Wednesday, March 14, 2012

Blue and White Disease creeps into the Leafs dressing room


Four years ago Brian Burke vowed to cure Toronto of the cursed 'Blue and White Disease' and end of the culture of complacency and losing. Evidently that's not so easy.

Burke literally cleaned out the roster and started fresh. Everyone is gone except Nick Kulemin, Luke Schenn and Mokhail Grabovski and they began with the Leafs just two months before Burke's hiring. But he also built his roster around players that had worn out their welcome with other teams. Calgary was happy to part with Dion Phanuef, same with Boston and Phil Kessel, Buffalo and Tim Connolly, Anaheim and Joffrey Lupul, Montreal and Mike Komisarek, and Nashville and Matthew Lombardi. These players are the core of the team and represent $28.9 million in cap space. What you have is a different group of players who don't compete hard and accept losing. You can't pin this on Harold Ballard, John Ferguson or any other name from the past.

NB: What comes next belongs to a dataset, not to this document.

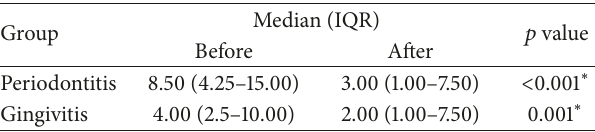
Table 5: Association between intragroups of OHIP-14 item score before and after NSPT ‡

In stead of rebuilding through the draft, Burke chose reclamation projects from around the league. How many are earning their salary? Not too many. All of these players remain seriously flawed. Not what you would want as your core. In addition, they are all at their prime or even a little past. So don't expect any of these players to improve.

Forget about Burke's inability to recruit a number 1 centre or a experienced goalies. They may have helped make the playoffs but the team would have remained flawed and far from being a contender.

I don't doubt for a moment that Burke is a skilled and experienced executive. But this is the most difficult hockey market on the continent. Rebuilding is never an option when lower bowl seats go for $200. Yet no one has successfully found a short cut to building a winner. Burke's experiment has failed and he might as well contemplate ripping apart this roster.

The Curse of Frank Mahovlich continues.